I have seen long articles explaining how floating point numbers can be stored and how the arithmetic of those numbers is being done, but please briefly explain why when I write
cout << 1.0 / 3.0 <<endl;
cout << 1.0 / 3.0 + 1.0 / 3.0 + 1.0 / 3.0 << endl;
The problem is that the floating point format represents fractions in base 2.
The first fraction bit is ½, the second ¼, and it goes on as 1 / 2n.
And the problem with that is that not every rational number (a number that can be expressed as the ratio of two integers) actually has a finite representation in this base 2 format.
(This makes the floating point format difficult to use for monetary values. Although these values are always rational numbers (n/100) only .00, .25, .50, and .75 actually have exact representations in any number of digits of a base two fraction. )

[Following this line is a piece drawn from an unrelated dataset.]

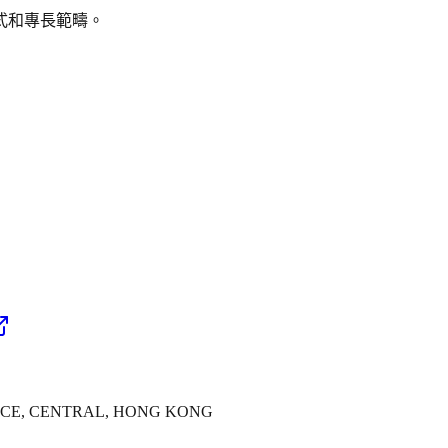
式和專長範疇。
LACE, CENTRAL, HONG KONG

Anyway, when you add them back, the system eventually gets a chance to round the result to a number that it can represent exactly.
At some point, it finds itself adding the .666... number to the .333... one, like so:
00111110 1 .o10101010 10101010 10101011 + 00111111 0 .10101010 10101010 10101011o ------------------------------------------ 00111111 1 (1).0000000 00000000 0000000x # the x isn't in the final result
The leftmost bit is the sign, the next eight are the exponent, and the remaining bits are the fraction. In between the exponent and the fraction is an assummed "1" that is always present, and therefore not actually stored, as the normalized leftmost fraction bit. I've written zeroes that aren't actually present as individual bits as
A lot has happened here, at each step, the FPU has taken rather heroic measures to round the result. Two extra digits of precision (beyond what will fit in the result) have been kept, and the FPU knows in many cases if any, or at least 1, of the remaining rightmost bits were one. If so, then that part of the fraction is more than 0.5 (scaled) and so it rounds up. The intermediate rounded values allow the FPU to carry the rightmost bit all the way over to the integer part and finally round to the correct answer.
This didn't happen because anyone added 0.5; the FPU just did the best it could within the limitations of the format. Floating point is not, actually, inaccurate. It's perfectly accurate, but most of the numbers we expect to see in our base-10, rational-number world-view are not representable by the base-2 fraction of the format. In fact, very few are.